Exercise details:
Update the rows below by replacing each occurrence of "BESTEL" with "ORDER", keeping every other character as it is.

Stored data entries:
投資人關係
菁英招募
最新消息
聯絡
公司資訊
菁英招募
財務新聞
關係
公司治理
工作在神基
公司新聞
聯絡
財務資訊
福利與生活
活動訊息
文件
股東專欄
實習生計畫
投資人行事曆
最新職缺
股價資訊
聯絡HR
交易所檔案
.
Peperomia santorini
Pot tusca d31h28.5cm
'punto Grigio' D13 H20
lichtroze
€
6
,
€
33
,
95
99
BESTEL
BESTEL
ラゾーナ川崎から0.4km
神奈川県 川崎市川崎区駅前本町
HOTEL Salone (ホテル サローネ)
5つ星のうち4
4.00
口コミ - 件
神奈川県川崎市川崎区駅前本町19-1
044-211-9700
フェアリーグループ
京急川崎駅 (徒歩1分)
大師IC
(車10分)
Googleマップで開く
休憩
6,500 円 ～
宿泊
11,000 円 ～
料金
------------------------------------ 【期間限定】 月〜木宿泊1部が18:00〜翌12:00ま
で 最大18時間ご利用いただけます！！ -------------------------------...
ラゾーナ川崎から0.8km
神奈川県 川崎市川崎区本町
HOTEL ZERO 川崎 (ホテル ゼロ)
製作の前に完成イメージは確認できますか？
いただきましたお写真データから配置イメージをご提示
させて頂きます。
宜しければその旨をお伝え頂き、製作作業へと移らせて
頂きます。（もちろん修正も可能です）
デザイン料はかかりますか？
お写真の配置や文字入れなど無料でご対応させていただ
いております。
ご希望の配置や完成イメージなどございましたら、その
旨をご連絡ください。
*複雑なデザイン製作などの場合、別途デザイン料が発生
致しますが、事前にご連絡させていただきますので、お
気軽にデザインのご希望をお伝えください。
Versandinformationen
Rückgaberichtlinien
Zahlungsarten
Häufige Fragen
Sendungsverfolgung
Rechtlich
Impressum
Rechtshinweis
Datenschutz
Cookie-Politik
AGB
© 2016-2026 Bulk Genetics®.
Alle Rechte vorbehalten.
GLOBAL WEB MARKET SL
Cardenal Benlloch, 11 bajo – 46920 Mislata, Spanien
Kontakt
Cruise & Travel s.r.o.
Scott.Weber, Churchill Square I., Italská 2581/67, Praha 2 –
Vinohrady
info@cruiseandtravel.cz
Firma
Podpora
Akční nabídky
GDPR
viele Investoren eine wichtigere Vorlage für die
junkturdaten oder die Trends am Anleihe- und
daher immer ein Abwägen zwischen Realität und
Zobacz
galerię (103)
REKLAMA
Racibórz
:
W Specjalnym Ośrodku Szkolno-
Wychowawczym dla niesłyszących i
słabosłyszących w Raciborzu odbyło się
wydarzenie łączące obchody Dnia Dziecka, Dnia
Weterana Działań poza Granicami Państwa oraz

Answer box:
投資人關係
菁英招募
最新消息
聯絡
公司資訊
菁英招募
財務新聞
關係
公司治理
工作在神基
公司新聞
聯絡
財務資訊
福利與生活
活動訊息
文件
股東專欄
實習生計畫
投資人行事曆
最新職缺
股價資訊
聯絡HR
交易所檔案
.
Peperomia santorini
Pot tusca d31h28.5cm
'punto Grigio' D13 H20
lichtroze
€
6
,
€
33
,
95
99
ORDER
ORDER
ラゾーナ川崎から0.4km
神奈川県 川崎市川崎区駅前本町
HOTEL Salone (ホテル サローネ)
5つ星のうち4
4.00
口コミ - 件
神奈川県川崎市川崎区駅前本町19-1
044-211-9700
フェアリーグループ
京急川崎駅 (徒歩1分)
大師IC
(車10分)
Googleマップで開く
休憩
6,500 円 ～
宿泊
11,000 円 ～
料金
------------------------------------ 【期間限定】 月〜木宿泊1部が18:00〜翌12:00ま
で 最大18時間ご利用いただけます！！ -------------------------------...
ラゾーナ川崎から0.8km
神奈川県 川崎市川崎区本町
HOTEL ZERO 川崎 (ホテル ゼロ)
製作の前に完成イメージは確認できますか？
いただきましたお写真データから配置イメージをご提示
させて頂きます。
宜しければその旨をお伝え頂き、製作作業へと移らせて
頂きます。（もちろん修正も可能です）
デザイン料はかかりますか？
お写真の配置や文字入れなど無料でご対応させていただ
いております。
ご希望の配置や完成イメージなどございましたら、その
旨をご連絡ください。
*複雑なデザイン製作などの場合、別途デザイン料が発生
致しますが、事前にご連絡させていただきますので、お
気軽にデザインのご希望をお伝えください。
Versandinformationen
Rückgaberichtlinien
Zahlungsarten
Häufige Fragen
Sendungsverfolgung
Rechtlich
Impressum
Rechtshinweis
Datenschutz
Cookie-Politik
AGB
© 2016-2026 Bulk Genetics®.
Alle Rechte vorbehalten.
GLOBAL WEB MARKET SL
Cardenal Benlloch, 11 bajo – 46920 Mislata, Spanien
Kontakt
Cruise & Travel s.r.o.
Scott.Weber, Churchill Square I., Italská 2581/67, Praha 2 –
Vinohrady
info@cruiseandtravel.cz
Firma
Podpora
Akční nabídky
GDPR
viele Investoren eine wichtigere Vorlage für die
junkturdaten oder die Trends am Anleihe- und
daher immer ein Abwägen zwischen Realität und
Zobacz
galerię (103)
REKLAMA
Racibórz
:
W Specjalnym Ośrodku Szkolno-
Wychowawczym dla niesłyszących i
słabosłyszących w Raciborzu odbyło się
wydarzenie łączące obchody Dnia Dziecka, Dnia
Weterana Działań poza Granicami Państwa oraz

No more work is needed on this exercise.